Autism is obviously different from catching a ball, but it is associated with a wide variety of traits, which may manifest themselves in positive or negative ways depending upon the individual experiencing them. For example, unusual sleeping patterns are common in autism. Sparrow Rose Jones, an autistic writer, says it would be a “dream come true” to “get targeted treatment” for her sleeping problems. On the other hand, Michelle Dawson, an autistic researcher, says that her patterns of sleeping help her avoid jet lag and work more efficiently, calling the typical sleep-wake cycle a “circadian prison.” Even the inability to speak, a commonly targeted impairment, may come with a silver lining: One autistic blogger who writes on a blog called “Non Speaking Not Silent” says that she regrets learning to speak, because it caused her to become less of a visual thinker. She now uses an iPad to communicate.
Unfortunately, studies purporting to measure autistics’ quality of life have done a poor job of figuring out what their subjects do and don’t value. A landmark 1987 study of early intensive behavioral intervention, a therapy widely considered to be the gold standard in autism treatment, claimed their method — which involved slapping children — was effective because 47% of subjects became “indistinguishable from peers.” More recently, Deborah Fein, a professor at the University of Connecticut, labeled people who lost their autism diagnosis as “optimal outcomes” in 2013.

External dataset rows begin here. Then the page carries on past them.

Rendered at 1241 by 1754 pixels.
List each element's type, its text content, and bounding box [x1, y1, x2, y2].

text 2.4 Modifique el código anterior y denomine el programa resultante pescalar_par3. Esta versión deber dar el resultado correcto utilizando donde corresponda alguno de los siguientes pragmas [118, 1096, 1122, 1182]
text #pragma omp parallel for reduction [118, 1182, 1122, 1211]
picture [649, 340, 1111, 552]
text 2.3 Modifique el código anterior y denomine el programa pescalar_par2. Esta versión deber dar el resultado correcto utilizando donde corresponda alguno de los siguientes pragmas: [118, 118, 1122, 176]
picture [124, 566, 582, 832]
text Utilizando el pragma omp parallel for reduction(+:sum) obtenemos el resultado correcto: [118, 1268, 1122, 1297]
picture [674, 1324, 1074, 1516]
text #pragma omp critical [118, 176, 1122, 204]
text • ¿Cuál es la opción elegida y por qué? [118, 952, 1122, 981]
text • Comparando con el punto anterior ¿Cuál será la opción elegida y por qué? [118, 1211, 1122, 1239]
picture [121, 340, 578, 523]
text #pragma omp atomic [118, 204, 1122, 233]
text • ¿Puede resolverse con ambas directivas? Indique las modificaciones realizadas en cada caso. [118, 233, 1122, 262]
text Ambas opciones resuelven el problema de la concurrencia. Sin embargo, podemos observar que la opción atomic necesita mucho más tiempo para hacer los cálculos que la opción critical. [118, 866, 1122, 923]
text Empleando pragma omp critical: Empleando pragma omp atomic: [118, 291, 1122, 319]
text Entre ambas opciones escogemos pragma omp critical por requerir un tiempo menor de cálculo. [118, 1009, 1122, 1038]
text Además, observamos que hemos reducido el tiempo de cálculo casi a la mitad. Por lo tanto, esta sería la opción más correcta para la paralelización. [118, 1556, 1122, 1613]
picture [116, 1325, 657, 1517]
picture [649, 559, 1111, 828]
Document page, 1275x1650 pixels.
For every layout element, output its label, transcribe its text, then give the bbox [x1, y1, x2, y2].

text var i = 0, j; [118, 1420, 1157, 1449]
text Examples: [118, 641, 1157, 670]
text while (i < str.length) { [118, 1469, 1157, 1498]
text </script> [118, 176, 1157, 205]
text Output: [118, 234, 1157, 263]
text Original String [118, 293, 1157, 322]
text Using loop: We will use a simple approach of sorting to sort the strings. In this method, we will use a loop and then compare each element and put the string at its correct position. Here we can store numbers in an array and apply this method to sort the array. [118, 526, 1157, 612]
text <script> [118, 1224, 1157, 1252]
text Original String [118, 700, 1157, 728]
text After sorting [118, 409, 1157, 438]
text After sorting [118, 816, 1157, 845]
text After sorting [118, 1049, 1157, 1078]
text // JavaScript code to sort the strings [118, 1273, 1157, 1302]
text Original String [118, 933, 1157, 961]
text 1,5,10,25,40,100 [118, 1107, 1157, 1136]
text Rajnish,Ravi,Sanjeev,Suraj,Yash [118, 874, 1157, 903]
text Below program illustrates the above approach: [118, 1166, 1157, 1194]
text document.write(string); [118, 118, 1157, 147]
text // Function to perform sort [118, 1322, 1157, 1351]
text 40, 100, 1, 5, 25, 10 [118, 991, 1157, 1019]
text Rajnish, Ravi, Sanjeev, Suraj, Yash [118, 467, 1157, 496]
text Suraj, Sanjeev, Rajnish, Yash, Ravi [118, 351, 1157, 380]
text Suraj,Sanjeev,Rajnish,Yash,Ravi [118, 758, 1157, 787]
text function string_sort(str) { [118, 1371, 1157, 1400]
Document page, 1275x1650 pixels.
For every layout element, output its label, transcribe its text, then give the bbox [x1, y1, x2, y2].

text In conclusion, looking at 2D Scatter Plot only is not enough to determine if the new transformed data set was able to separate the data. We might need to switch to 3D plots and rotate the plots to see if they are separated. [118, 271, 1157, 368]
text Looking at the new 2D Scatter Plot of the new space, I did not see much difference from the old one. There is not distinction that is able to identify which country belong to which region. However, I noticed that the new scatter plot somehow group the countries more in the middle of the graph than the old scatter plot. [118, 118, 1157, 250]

Yet indistinguishability is only optimal within the context of a culture that values conformity over diversity. The Declaration of Helsinki, the World Medical Association’s ethical guidelines for human experimentation, argues that “medical research involving human subjects may only be conducted if the objective outweighs the risks and burdens to the research subjects.” Much research on autism has assumed the removal of autism is such a worthy objective it is worth flouting even the most basic ethical standards. Before continuing to pursue this goal, they need to seek input from autistics on whether they desire so-called treatments, or whether this would itself constitute a risk and burden.